The release of Instella-VL-1B represents a significant milestone as AMD’s first vision language model, demonstrating the capabilities of AMD Instinct MI300X GPUs for large-scale vision-language training. Outperforming comparable fully open-source models while remaining competitive with open-weight alternatives. Instella-VL-1B showcases the effectiveness of our training recipe with carefully curated publicly available datasets.

By fully open-sourcing this model—including weights, training/dataset details, and code—we aim to foster innovation and collaboration within the AI community. We believe that transparency and accessibility are key drivers of progress in AI research. We invite developers, researchers, and AI enthusiasts to explore Instella-VL-1B and contribute to its ongoing improvement.

We will continue enhancing the models across multiple dimensions, including multi-image understanding, visual reasoning ability, and video understanding capabilities. Additionally, we will scale up both the model and dataset while exploring diverse architectural approaches. Stay tuned for more exciting blogs on the Instella-VL family, its features and capabilities!

Bias, Risks, and Limitations#

  • The models are being released for research purposes only and are not intended for use cases that require high levels of factuality, safety critical situations, health, or medical applications, generating false information, facilitating toxic conversations.

  • Model checkpoints are made accessible without any safety promises. It is crucial for users to conduct comprehensive evaluations and implement safety filtering mechanisms as per their respective use cases.

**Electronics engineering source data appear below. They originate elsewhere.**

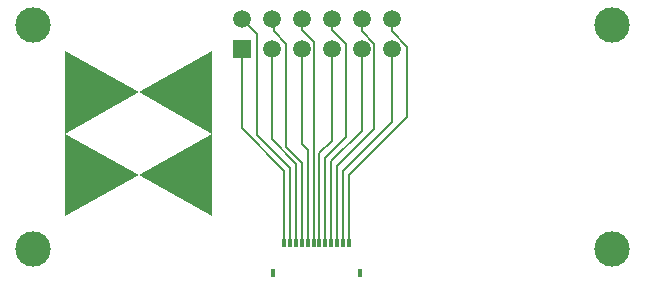
<source format=gtl>
G04*
G04 #@! TF.GenerationSoftware,Altium Limited,Altium Designer,23.8.1 (32)*
G04*
G04 Layer_Physical_Order=1*
G04 Layer_Color=255*
%FSLAX44Y44*%
%MOMM*%
G71*
G04*
G04 #@! TF.SameCoordinates,C3666710-2670-402F-B92E-87204BB45A74*
G04*
G04*
G04 #@! TF.FilePolarity,Positive*
G04*
G01*
G75*
%ADD12R,0.3000X0.8000*%
%ADD13R,0.4000X0.8000*%
%ADD19C,0.2040*%
%ADD20C,3.0000*%
%ADD21C,1.5000*%
%ADD22R,1.5000X1.5000*%
G36*
X181577Y197592D02*
Y197156D01*
Y196894D01*
Y196458D01*
Y195934D01*
Y195323D01*
Y194624D01*
Y193751D01*
Y192791D01*
Y191656D01*
Y190434D01*
Y189037D01*
Y187466D01*
Y185720D01*
Y183712D01*
Y181617D01*
Y179347D01*
Y176815D01*
Y174109D01*
Y171141D01*
Y167910D01*
Y164506D01*
Y160926D01*
Y156998D01*
Y152808D01*
Y148355D01*
Y143641D01*
Y138665D01*
Y133427D01*
X181577Y127840D01*
Y58000D01*
X119288Y92920D01*
X181577Y127840D01*
X119288Y162760D01*
X181577Y197680D01*
Y197592D01*
D02*
G37*
G36*
X119288Y162760D02*
X57000Y127840D01*
X119288Y92920D01*
X57000Y58000D01*
Y127840D01*
X57000Y133427D01*
Y138665D01*
Y143641D01*
Y148355D01*
Y152808D01*
Y156998D01*
Y160926D01*
Y164506D01*
Y167910D01*
Y171141D01*
Y174109D01*
Y176815D01*
Y179347D01*
Y181616D01*
Y183712D01*
Y185720D01*
Y187466D01*
Y189037D01*
Y190434D01*
Y191656D01*
Y192791D01*
Y193751D01*
Y194624D01*
Y195323D01*
Y195934D01*
Y196458D01*
Y196894D01*
Y197156D01*
Y197592D01*
Y197680D01*
X119288Y162760D01*
D02*
G37*
D12*
X242500Y35222D02*
D03*
X247500D02*
D03*
X252500D02*
D03*
X257500D02*
D03*
X262500D02*
D03*
X267500D02*
D03*
X272500D02*
D03*
X277500D02*
D03*
X282500D02*
D03*
X287500D02*
D03*
X292500D02*
D03*
X297500D02*
D03*
D13*
X307000Y10222D02*
D03*
X233000D02*
D03*
D19*
X297500Y35222D02*
Y92500D01*
X347000Y142000D01*
Y201000D01*
X333500Y214500D02*
Y224840D01*
Y214500D02*
X347000Y201000D01*
X292500Y35222D02*
Y96500D01*
X333500Y137500D02*
Y199440D01*
X292500Y96500D02*
X333500Y137500D01*
X287500Y35222D02*
Y100500D01*
X319000Y132000D01*
X308100Y224840D02*
X308194Y224746D01*
Y214280D02*
Y224746D01*
Y214280D02*
X319000Y203474D01*
Y132000D02*
Y203474D01*
X282500Y35222D02*
Y104500D01*
X308100Y130100D01*
X277500Y107500D02*
X295000Y125000D01*
Y203794D01*
X282700Y121947D02*
Y199440D01*
X272500Y111748D02*
X282700Y121947D01*
X308100Y130100D02*
Y199440D01*
X219501Y126499D02*
Y211839D01*
X206500Y224840D02*
X219501Y211839D01*
X283319Y215475D02*
Y224221D01*
X282700Y224840D02*
X283319Y224221D01*
Y215475D02*
X295000Y203794D01*
X257839Y215475D02*
Y224301D01*
X267860Y35582D02*
Y205454D01*
X257300Y224840D02*
X257839Y224301D01*
Y215475D02*
X267860Y205454D01*
X277500Y35222D02*
Y107500D01*
X272500Y35222D02*
Y111748D01*
X267500Y35222D02*
X267860Y35582D01*
X262500Y35222D02*
Y114247D01*
X257300Y119447D02*
X262500Y114247D01*
X257300Y119447D02*
Y199440D01*
X231900Y123100D02*
X252500Y102500D01*
Y35222D02*
Y102500D01*
X244000Y116770D02*
X257500Y103270D01*
X244000Y116770D02*
Y204000D01*
X257500Y35222D02*
Y103270D01*
X233720Y214280D02*
X244000Y204000D01*
X231900Y224840D02*
X233720Y223020D01*
Y214280D02*
Y223020D01*
X231900Y123100D02*
Y199440D01*
X219501Y126499D02*
X247500Y98500D01*
Y35222D02*
Y98500D01*
X206500Y132500D02*
Y199440D01*
Y132500D02*
X242500Y96500D01*
Y35222D02*
Y96500D01*
D20*
X30000Y30000D02*
D03*
X520000D02*
D03*
Y220000D02*
D03*
X30000D02*
D03*
D21*
X333500Y224840D02*
D03*
X308100D02*
D03*
X282700D02*
D03*
X257300D02*
D03*
X231900D02*
D03*
X206500D02*
D03*
X333500Y199440D02*
D03*
X308100D02*
D03*
X282700D02*
D03*
X257300D02*
D03*
X231900D02*
D03*
D22*
X206500D02*
D03*
M02*

</source>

  • It may be possible to prompt the model to generate content that may be factually inaccurate, harmful, violent, toxic, biased, or otherwise objectionable. Such content may also get generated by prompts that did not intend to produce output as such. Users are thus requested to be aware of this and exercise caution and responsible thinking when using the model.

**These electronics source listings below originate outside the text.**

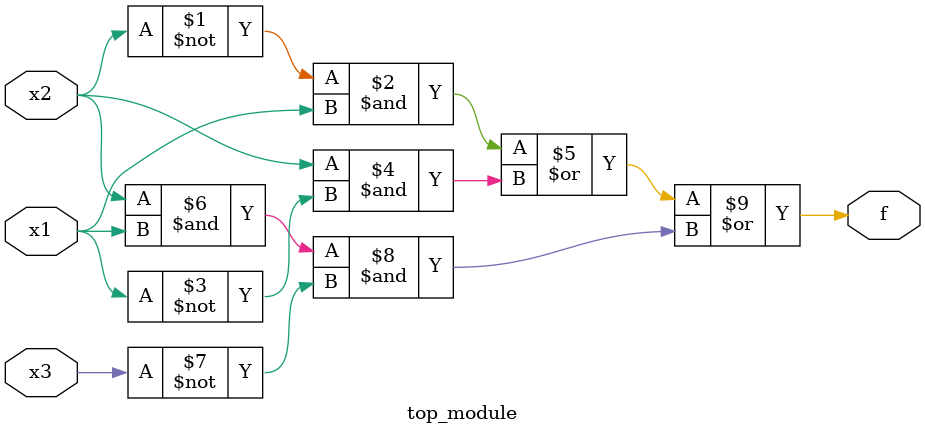
<source format=sv>
module top_module (
	input x3,
	input x2,
	input x1,
	output f
);
// Define the output f based on the input combinations
assign f = ~x2 & x1 | x2 & ~x1 | x2 & x1 & ~x3;
endmodule

</source>
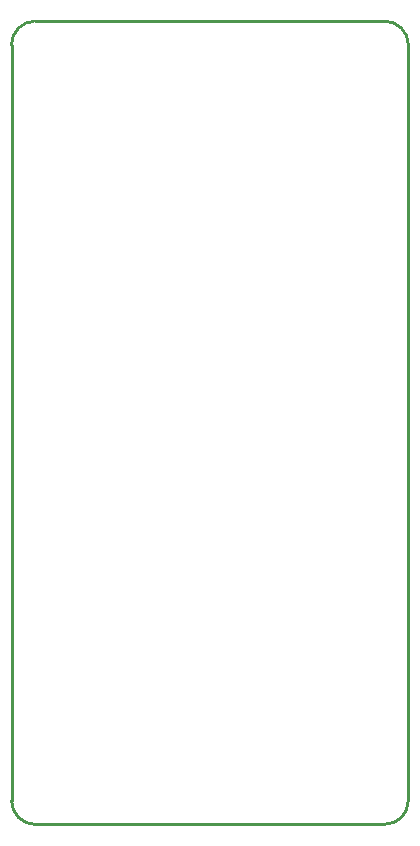
<source format=gko>
G04 Layer: BoardOutlineLayer*
G04 EasyEDA v6.4.32, 2022-03-05 12:23:48*
G04 1b2e3b3a17c3449da9e352887ce741fa,292cea30c40f4109b391fbfe46d023fa,10*
G04 Gerber Generator version 0.2*
G04 Scale: 100 percent, Rotated: No, Reflected: No *
G04 Dimensions in millimeters *
G04 leading zeros omitted , absolute positions ,4 integer and 5 decimal *
%FSLAX45Y45*%
%MOMM*%

%ADD10C,0.2540*%
D10*
X0Y-6599999D02*
G01*
X0Y-199999D01*
X3159998Y-6799999D02*
G01*
X199999Y-6799999D01*
X3360000Y-199999D02*
G01*
X3360000Y-6599999D01*
X199999Y0D02*
G01*
X3159998Y0D01*
G75*
G01*
X3159999Y0D02*
G02*
X3360001Y-200000I2J-200000D01*
G75*
G01*
X3360001Y-6600000D02*
G02*
X3159999Y-6799999I-200000J0D01*
G75*
G01*
X200000Y-6799999D02*
G02*
X0Y-6600000I0J199999D01*
G75*
G01*
X0Y-200000D02*
G02*
X200000Y0I200000J0D01*

%LPD*%
M02*

</source>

  • Multi-lingual abilities of the models have not been tested and thus may misunderstand and generate erroneous responses across different languages.

License#

The Instella-VL-1B model is licensed for academic and research purposes under a ResearchRAIL license.

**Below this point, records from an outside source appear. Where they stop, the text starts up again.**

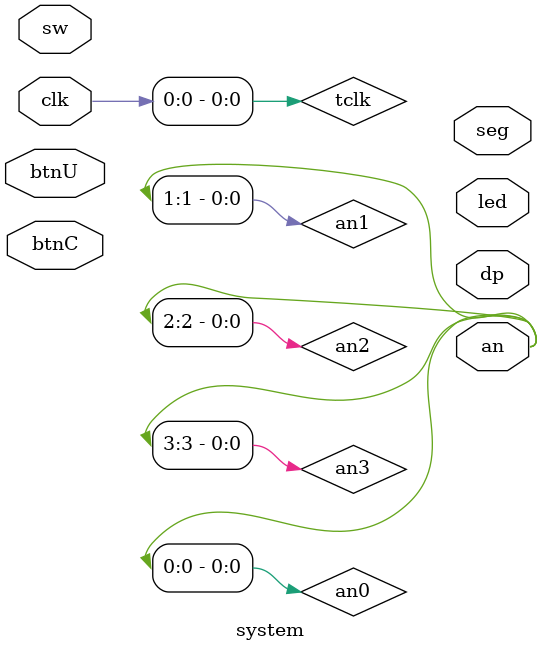
<source format=v>
`timescale 1ns / 1ps


module system(
    output [6:0] seg,
    output dp,
    output [3:0] an,
    output [7:0] led,
    input [7:0] sw,
    input btnC,
    input btnU,
    input clk

    );
    
    wire [3:0] num0;
    wire [3:0] num1;
    wire [3:0] num2;
    wire [3:0] num3;
    wire cout0,bout0,cout1,bout1,cout2,bout2,cout3,bout3;
    reg up0,up1,up2,up3;
    reg down0,down1,down2,down3;
    reg set90,set91,set92,set93;
    reg set00,set01,set02,set03;
    
//    reg [3:0] num0_reg, num1_reg, num2_reg, num3_reg;
    
//    assign num0=num0_reg;
//    assign num1=num1_reg;
//    assign num2=num2_reg;
//    assign num3=num3_reg;
    
    wire an0,an1,an2,an3;
    
    assign an={an3,an2,an1,an0};
    
    // generate divide clock
    wire targetClk;
    wire [18:0] tclk;    
    assign tclk[0]=clk;    
    genvar c;
    generate for(c=0;c<18;c=c+1)
    begin
        clockDiv fdiv(tclk[c+1], tclk[c]);
    end
    endgenerate    
    clockDiv fdivTarget(targetClk, tclk[18]);   
    // end 
    
    // sw + btn -> single pulser + divide clock
    wire [7:0] sw;
    wire [7:0] sw_sp;
    wire btnC, btnU, btnL, btnR, btnD;
    wire btnC_sp, btnU_sp, btnL_sp, btnR_sp, btnD_sp;
    generate for(c=0;c<8;c=c+1)
    begin
        singlePulser sp(sw_sp[c], sw[c], targetClk);
    end
    endgenerate
    singlePulser spBtnC(btnC_sp, btnC, targetClk);
    singlePulser spBtnU(btnU_sp, btnU, targetClk);
    singlePulser spBtnL(btnL_sp, btnL, targetClk);
    singlePulser spBtnR(btnR_sp, btnR, targetClk);
    singlePulser spBtnD(btnD_sp, btnD, targetClk);
    // end
    
endmodule

</source>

Refer to the LICENSE and NOTICES files for more information.

Contributors#

Core contributors: Ximeng Sun, Aditya Kumar Singh, Gowtham Ramesh, Zicheng Liu

Contributors Pratik Prabhanjan Brahma, Ze Wang, Jiang Liu, Jialian Wu, Prakamya Mishra, Xiaodong Yu, Yusheng Su, Sudhanshu Ranjan, Emad Barsoum

Citations#

Feel free to cite our Instella-VL-1B model:

@misc{Instella-VL-1B, 
    title = {Instella-VL-1B: First AMD Vision Language Model}, 
    url = {https://huggingface.co/amd/Instella-VL-1B}, 
    author = {Ximeng Sun, Aditya Singh, Gowtham Ramesh, Jiang Liu, Ze Wang, Sudhanshu Ranjan, Pratik Prabhanjan Brahma, Prakamya Mishra,  Jialian Wu, Xiaodong Yu, Yusheng Su, Emad Barsoum, Zicheng Liu}, 
    month = {March}, 
    year = {2025} 
} 

Disclaimers#

Third-party content is licensed to you directly by the third party that owns the content and is not licensed to you by AMD. ALL LINKED THIRD-PARTY CONTENT IS PROVIDED “AS IS” WITHOUT A WARRANTY OF ANY KIND. USE OF SUCH THIRD-PARTY CONTENT IS DONE AT YOUR SOLE DISCRETION AND UNDER NO CIRCUMSTANCES WILL AMD BE LIABLE TO YOU FOR ANY THIRD-PARTY CONTENT. YOU ASSUME ALL RISK AND ARE SOLELY RESPONSIBLE FOR ANY DAMAGES THAT MAY ARISE FROM YOUR USE OF THIRD-PARTY CONTENT.